— Exercise text —
▬▬▬

The review was quick, and it was unsuccessful pic.twitter.com/4jN53cE5NQ
I have never wanted a video review to go Miami's way more, and I'm including the Max Strus three-pointer-that-wasn't in Game 7 of the 2022 Eastern Conference Finals there. The call was upheld as a charge, but it was awesome all the same. As a Heat fan, I have been lucky to see a lot of cool shit in my life: Three titles, 7 NBA Finals, Dwyane Wade's career, LeBron freaking James, Jimmy Butler in the bubble, Sad Bill Simmons, Peak Joel Anthony. But I have never been so enthralled by a Heat game as I was on Tuesday night.
It's not just that a Heat player now owns the second-highest scoring game of all time; it is not just the temptation to join the conspiracy theorists who believe Wilt's 100 game did not happen. It's that this place in the record book now belongs to Bam freakin' Adebayo.
I love Bam. He's a fantastic player who should have been recognized with at least one Defensive Player of the Year award by now. His offensive game has its moments, even if I want him to be more aggressive about getting to the hoop. But also, come on. There is no way that I, even in my wildest Heat-homer fever dreams, could have dreamed up that it would be Bam Adebayo that would knock Kobe Bryant's 81 down a place in the history books.
That Adebayo did it in such a shameful manner only makes it more gratifying, and made the otherwise hideous game something much more euphoric. It helped that this outburst came against a team so blatantly tanking. (Maybe this is the way the NBA fixes tanking; no one wants to be on the receiving end of an 80-piece from a player whose scoring average sits in the high teens.) I mean, the Heat at one point started intentionally fouling the Wizards just to get the ball back. It doesn't get much worse than that! Or much better, somehow.

▬▬▬

— Recorded information —
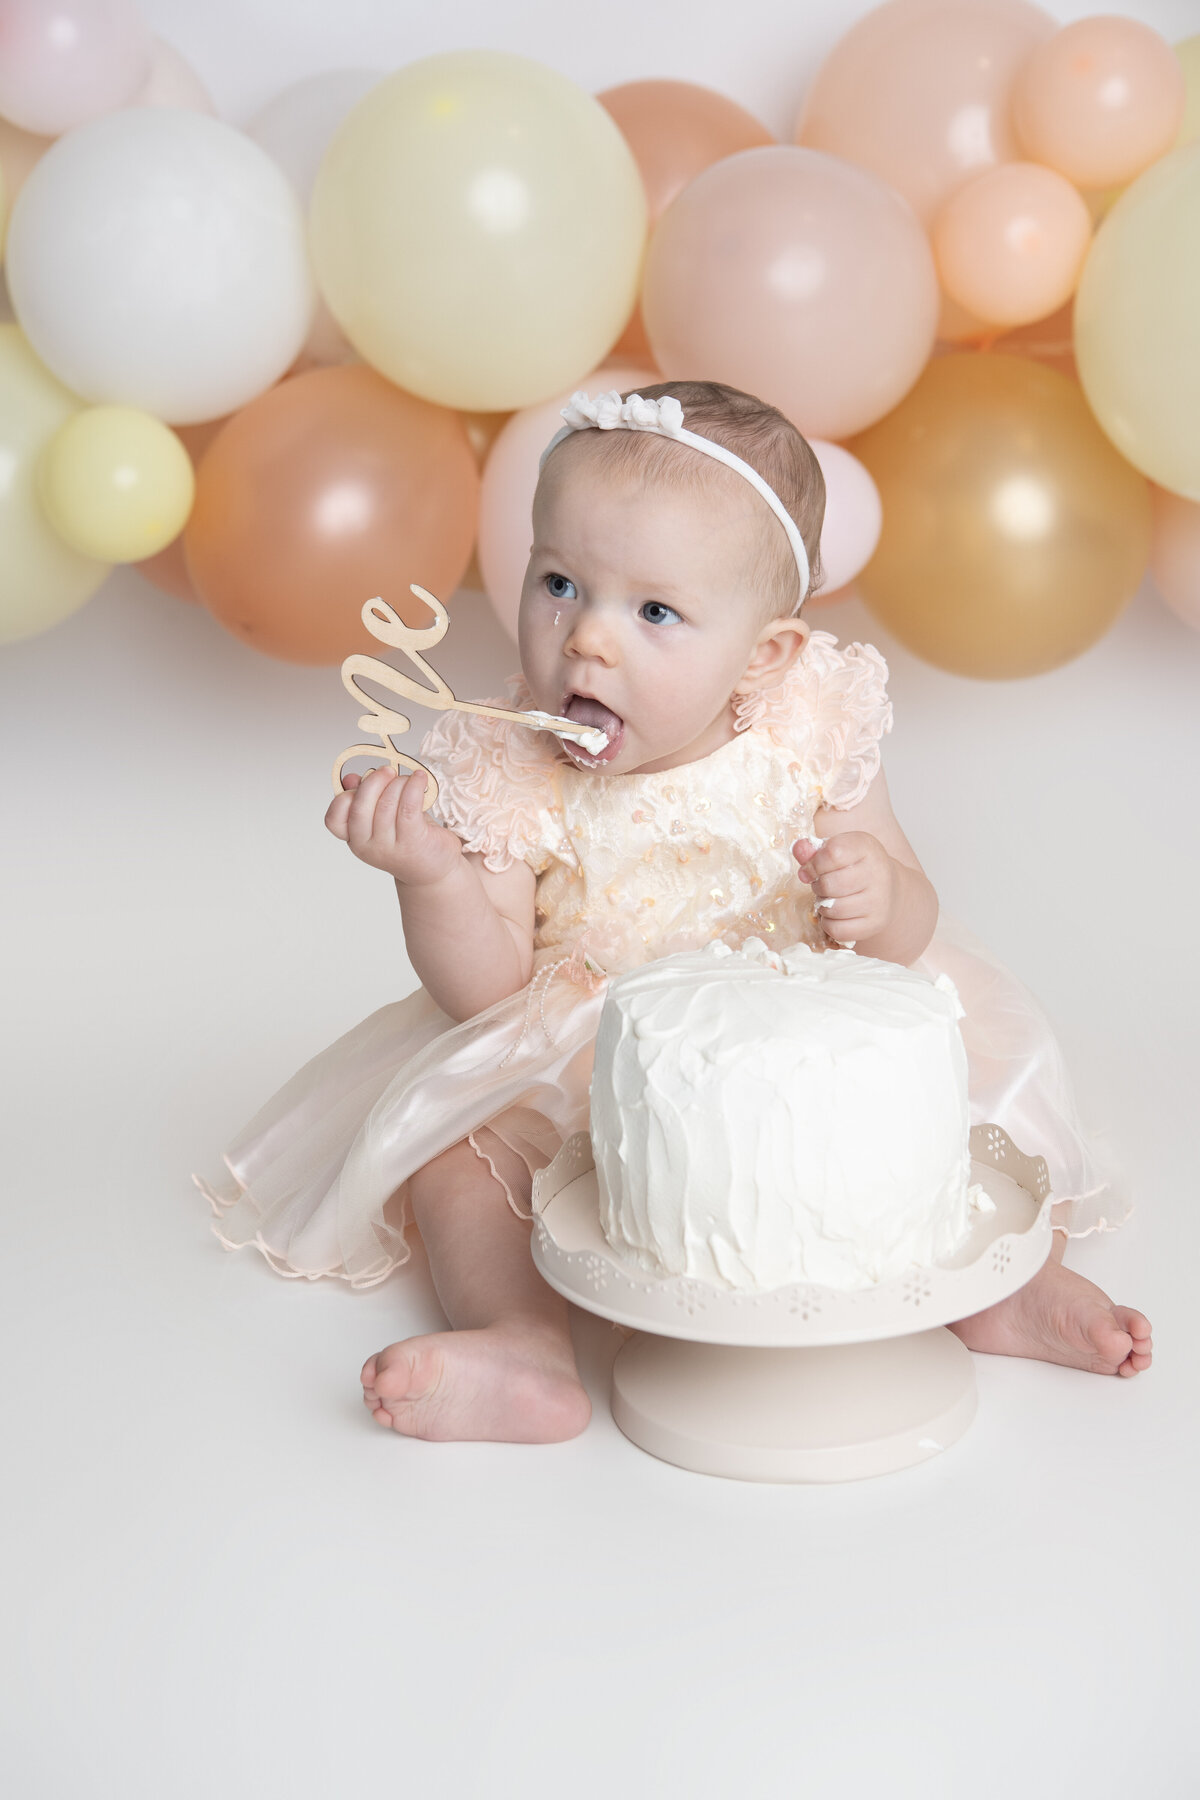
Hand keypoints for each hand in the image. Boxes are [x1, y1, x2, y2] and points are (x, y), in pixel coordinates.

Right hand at [325, 767, 461, 887]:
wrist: (433, 868)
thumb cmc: (407, 839)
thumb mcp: (382, 819)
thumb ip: (364, 799)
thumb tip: (349, 779)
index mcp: (355, 839)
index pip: (334, 820)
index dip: (344, 797)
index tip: (360, 784)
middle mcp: (367, 846)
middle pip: (359, 808)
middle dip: (373, 782)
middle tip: (388, 770)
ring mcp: (389, 847)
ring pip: (386, 804)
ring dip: (398, 783)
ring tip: (409, 779)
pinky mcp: (412, 841)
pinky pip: (408, 807)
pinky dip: (413, 786)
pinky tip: (419, 778)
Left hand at [792, 831, 898, 945]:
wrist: (889, 889)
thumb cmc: (856, 867)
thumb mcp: (839, 850)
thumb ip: (815, 850)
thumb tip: (799, 849)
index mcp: (866, 848)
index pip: (832, 854)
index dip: (813, 864)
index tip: (809, 870)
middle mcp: (877, 873)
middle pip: (830, 884)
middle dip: (818, 886)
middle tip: (822, 885)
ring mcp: (879, 900)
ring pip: (833, 909)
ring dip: (823, 906)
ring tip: (829, 899)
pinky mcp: (875, 923)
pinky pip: (838, 930)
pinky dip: (829, 924)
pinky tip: (835, 915)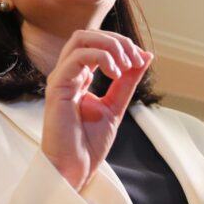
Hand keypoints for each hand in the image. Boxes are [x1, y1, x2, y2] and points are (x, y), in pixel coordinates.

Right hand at [41, 30, 152, 190]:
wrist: (75, 167)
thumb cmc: (88, 143)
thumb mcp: (116, 105)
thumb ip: (128, 81)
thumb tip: (145, 56)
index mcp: (78, 77)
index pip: (96, 43)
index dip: (121, 45)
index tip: (141, 60)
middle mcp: (67, 74)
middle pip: (87, 35)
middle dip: (117, 41)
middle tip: (134, 60)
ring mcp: (60, 79)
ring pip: (81, 39)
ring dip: (109, 46)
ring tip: (124, 66)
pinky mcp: (57, 87)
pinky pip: (78, 58)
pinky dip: (101, 58)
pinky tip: (114, 74)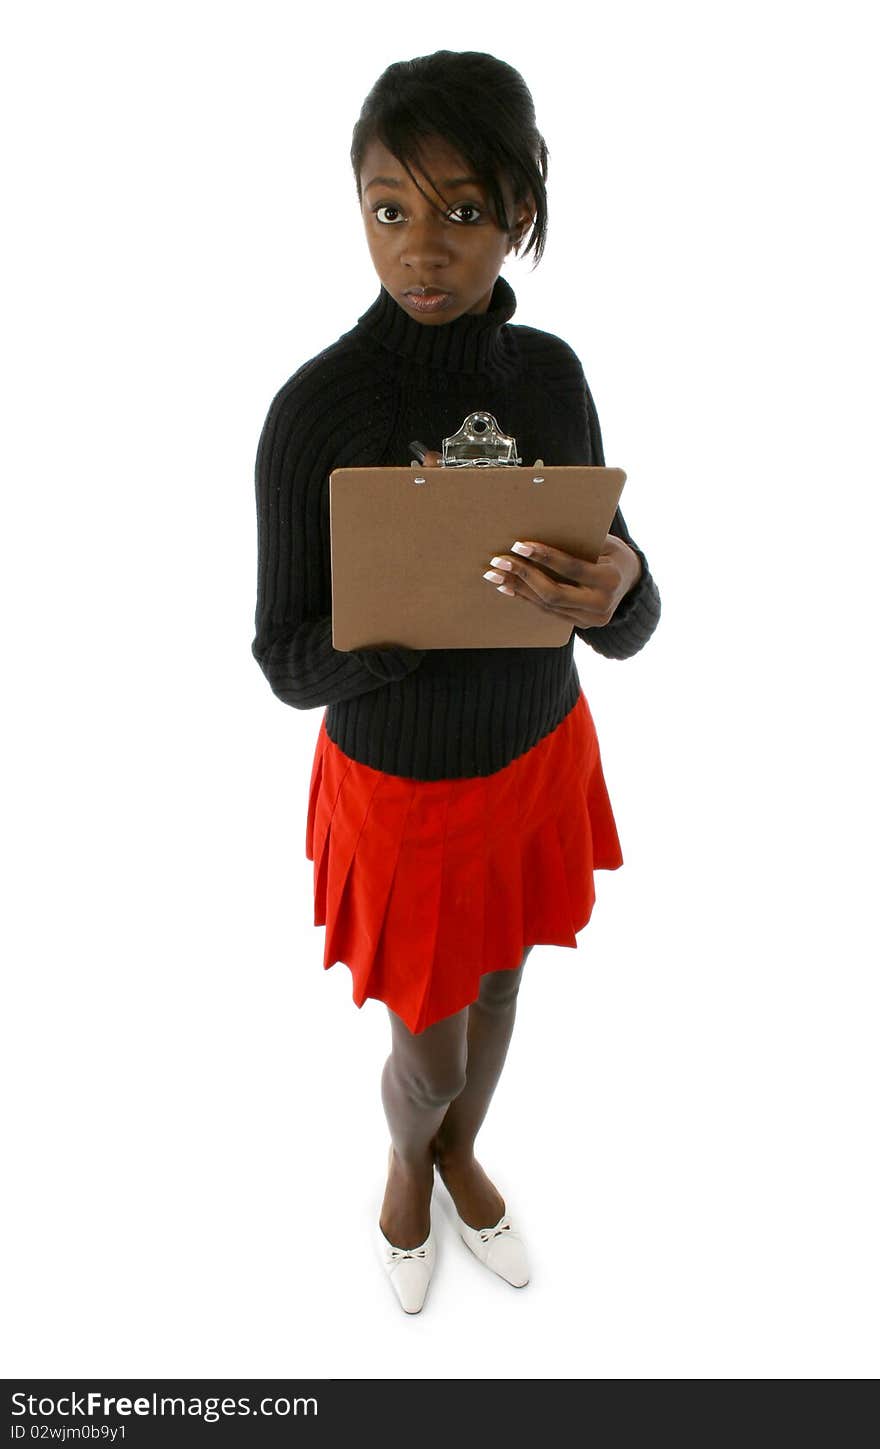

▬▬▬

— Exercise details —
Copy the full piece on Bam Adebayo's record scoring game, keeping every word and character unchanged.

— Answer section —
The review was quick, and it was unsuccessful pic.twitter.com/4jN53cE5NQ
I have never wanted a video review to go Miami's way more, and I'm including the Max Strus three-pointer-that-wasn't in Game 7 of the 2022 Eastern Conference Finals there. The call was upheld as a charge, but it was awesome all the same. As a Heat fan, I have been lucky to see a lot of cool shit in my life: Three titles, 7 NBA Finals, Dwyane Wade's career, LeBron freaking James, Jimmy Butler in the bubble, Sad Bill Simmons, Peak Joel Anthony. But I have never been so enthralled by a Heat game as I was on Tuesday night.
It's not just that a Heat player now owns the second-highest scoring game of all time; it is not just the temptation to join the conspiracy theorists who believe Wilt's 100 game did not happen. It's that this place in the record book now belongs to Bam freakin' Adebayo.
I love Bam. He's a fantastic player who should have been recognized with at least one Defensive Player of the Year award by now. His offensive game has its moments, even if I want him to be more aggressive about getting to the hoop. But also, come on. There is no way that I, even in my wildest Heat-homer fever dreams, could have dreamed up that it would be Bam Adebayo that would knock Kobe Bryant's 81 down a place in the history books.
That Adebayo did it in such a shameful manner only makes it more gratifying, and made the otherwise hideous game something much more euphoric. It helped that this outburst came against a team so blatantly tanking. (Maybe this is the way the NBA fixes tanking; no one wants to be on the receiving end of an 80-piece from a player whose scoring average sits in the high teens.) I mean, the Heat at one point started intentionally fouling the Wizards just to get the ball back. It doesn't get much worse than that! Or much better, somehow.